I never wanted to be the editor of Cleo. Like so many of my generation of pre-teen Aussie girls, my magazine of choice was Dolly, with its striped-over-the-knee socks, David Cassidy posters, and step-by-step how-tos for applying Yardley Pot 'o' Gloss (in blue) for eyes, cheeks and lips.
At sleepovers, and under the desk in Geography class, we all devoured its Dolly Doctor advice, Poet's Corner outpourings, and the occasional peek behind the scenes into the fun goings-on at the Dolly office each month via the editor's letter. Oh, what heaven it must have been to work there.
So as a magazine-junkie kid from the suburbs, to then become Dolly's editor at 21 in a series of right-time-right-place moments, was my (short) lifetime's dream-job come true. For me, there was no other position on the planet I could have wanted.
I'd had no interest in Cleo when it hit the newsstands for the first time in November 1972. Sure, I'd snuck a peek at a copy or two at my friend Christine's mum's house...but she was newly-divorced, and with those much-talked-of sealed sections, it spoke of icky things I knew were not yet for me. And I certainly wouldn't have brought a copy home. I couldn't. My mother wouldn't let me -- it did, after all, have that naked male centrefold.
So when Kerry Packer came calling in late 1984 suggesting I leave Dolly -- then part of the Fairfax group of magazines -- and offered me the job of running Cleo at ACP, I was bemused.
Apart from not really feeling the Cleo love, I didn't particularly want to work for someone who enjoyed such a fierce reputation. Or try to navigate the intense pressure and politics such a cut-throat environment as the Packer organisation was known to be. But that didn't mean I wasn't curious. Here was my one chance to meet Australia's most talked-about (and whispered-about) media baron. This would be a meeting to one day tell my grandkids about.

*What this exercise asks*:
(1) Repeat the passage between "I'd had no interest" and "I was bemused.", inclusive, but switch "newsstands" to "shelves".
(2) According to the passage, why could the writer not bring a copy of Cleo home?
The entries that come after the passage are not needed.

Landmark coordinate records
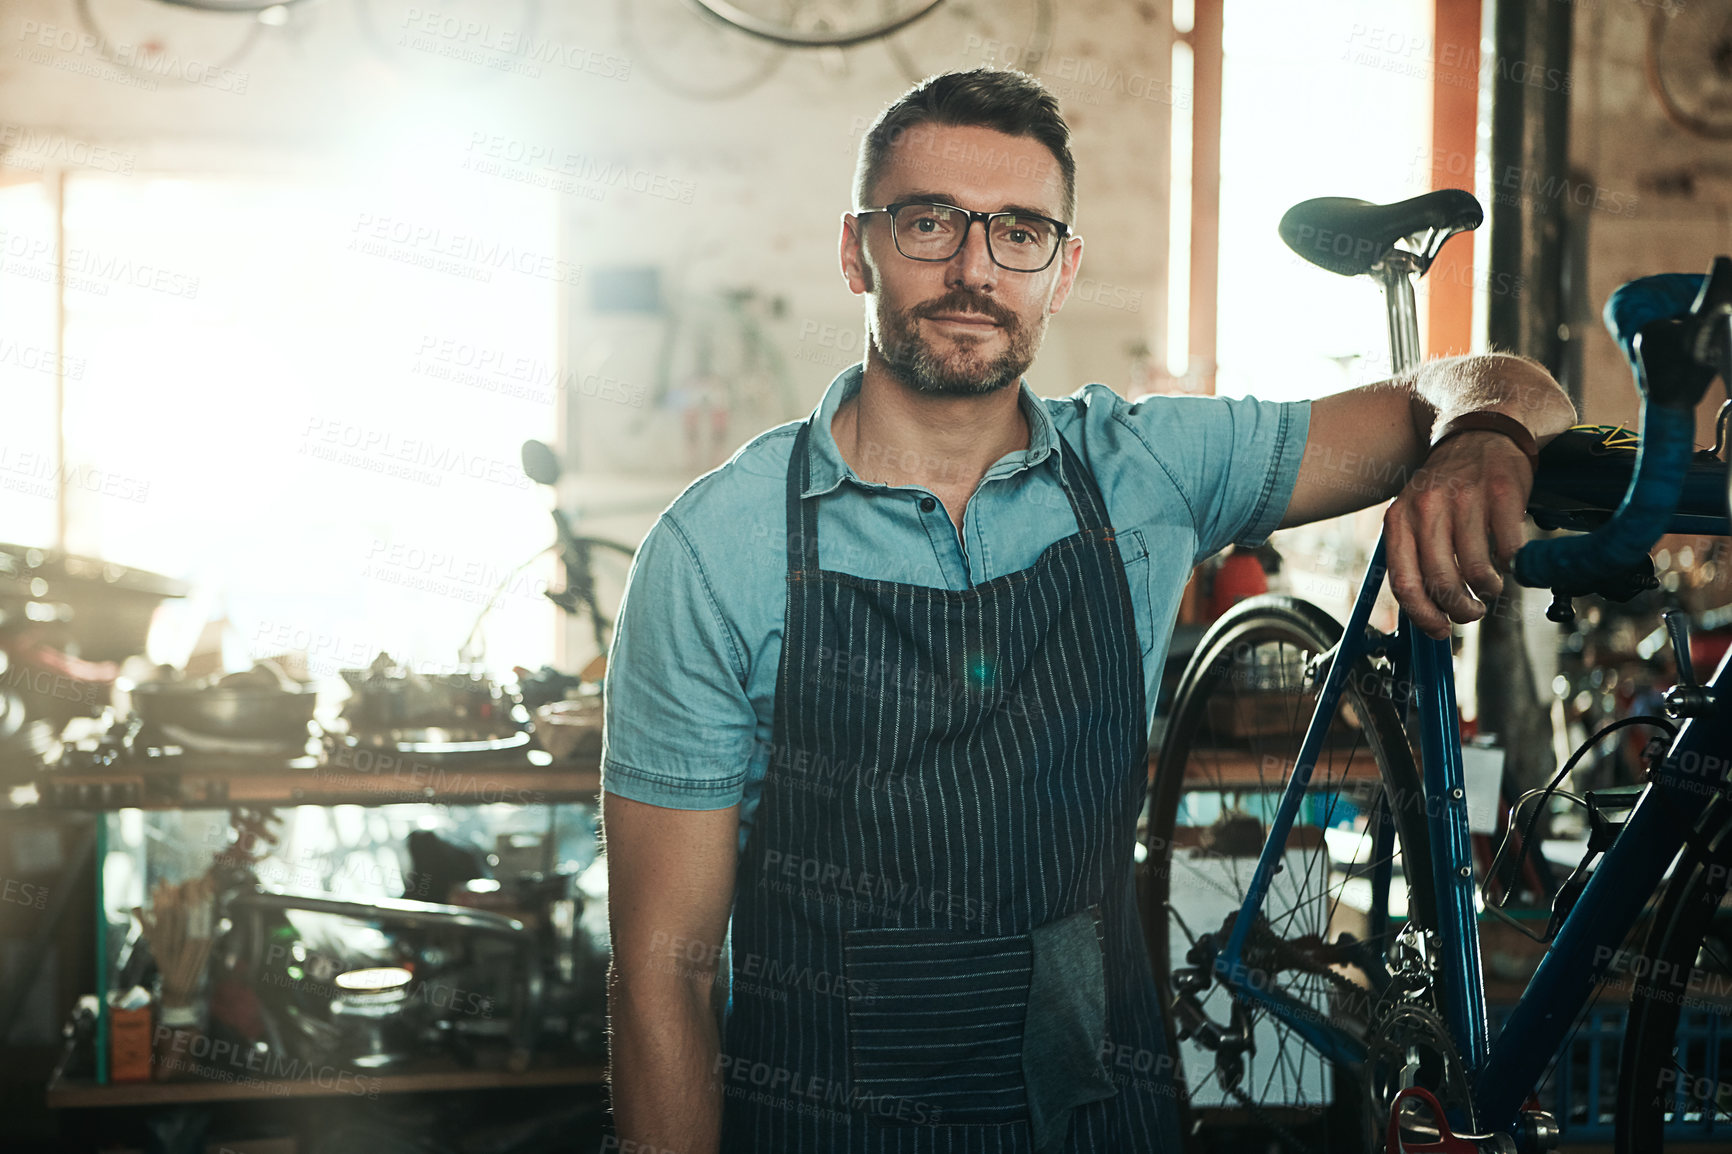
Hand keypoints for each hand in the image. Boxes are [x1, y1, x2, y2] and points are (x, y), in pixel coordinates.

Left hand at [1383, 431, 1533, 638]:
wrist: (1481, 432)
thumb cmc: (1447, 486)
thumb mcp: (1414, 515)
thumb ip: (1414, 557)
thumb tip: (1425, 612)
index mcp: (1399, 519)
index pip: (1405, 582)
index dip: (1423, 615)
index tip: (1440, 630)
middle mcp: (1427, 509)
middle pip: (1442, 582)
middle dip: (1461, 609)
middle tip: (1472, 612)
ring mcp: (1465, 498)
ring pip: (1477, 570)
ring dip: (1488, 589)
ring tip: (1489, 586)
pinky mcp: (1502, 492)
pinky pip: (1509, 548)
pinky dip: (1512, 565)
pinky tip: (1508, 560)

---

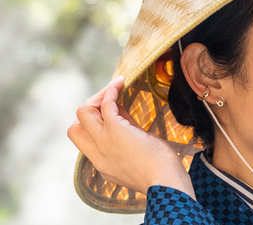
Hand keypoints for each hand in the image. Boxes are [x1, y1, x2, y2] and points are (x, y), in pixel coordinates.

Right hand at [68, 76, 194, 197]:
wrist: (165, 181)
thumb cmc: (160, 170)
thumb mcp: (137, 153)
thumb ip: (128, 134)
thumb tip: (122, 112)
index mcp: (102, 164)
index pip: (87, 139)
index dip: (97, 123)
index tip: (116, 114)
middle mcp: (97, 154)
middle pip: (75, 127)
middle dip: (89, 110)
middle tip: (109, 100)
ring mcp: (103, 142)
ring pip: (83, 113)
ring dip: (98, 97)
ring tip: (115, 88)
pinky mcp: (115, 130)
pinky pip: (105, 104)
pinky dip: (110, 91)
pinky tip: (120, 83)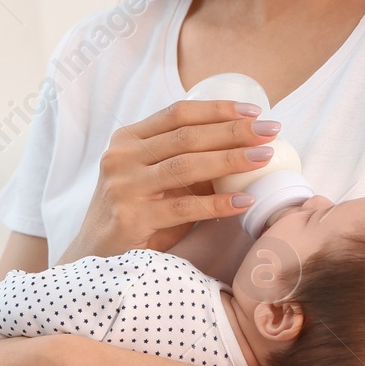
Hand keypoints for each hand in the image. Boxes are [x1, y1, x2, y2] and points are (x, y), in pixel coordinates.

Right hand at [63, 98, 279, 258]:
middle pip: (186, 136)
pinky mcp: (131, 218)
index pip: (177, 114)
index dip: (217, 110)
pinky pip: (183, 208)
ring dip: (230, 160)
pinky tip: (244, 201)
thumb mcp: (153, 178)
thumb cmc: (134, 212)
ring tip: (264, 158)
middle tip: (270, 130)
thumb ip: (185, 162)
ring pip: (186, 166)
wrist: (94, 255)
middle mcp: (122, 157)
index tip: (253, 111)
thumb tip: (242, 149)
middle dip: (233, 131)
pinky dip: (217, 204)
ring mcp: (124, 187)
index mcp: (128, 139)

*Answers for each item*:
(1)
I'd had no interest in Cleo when it hit the shelves for the first time in November 1972. Sure, I'd snuck a peek at a copy or two at my friend Christine's mum's house...but she was newly-divorced, and with those much-talked-of sealed sections, it spoke of icky things I knew were not yet for me. And I certainly wouldn't have brought a copy home. I couldn't. My mother wouldn't let me -- it did, after all, have that naked male centrefold.
So when Kerry Packer came calling in late 1984 suggesting I leave Dolly -- then part of the Fairfax group of magazines -- and offered me the job of running Cleo at ACP, I was bemused.

(2) Her mother would not let her, because Cleo had a naked male centrefold.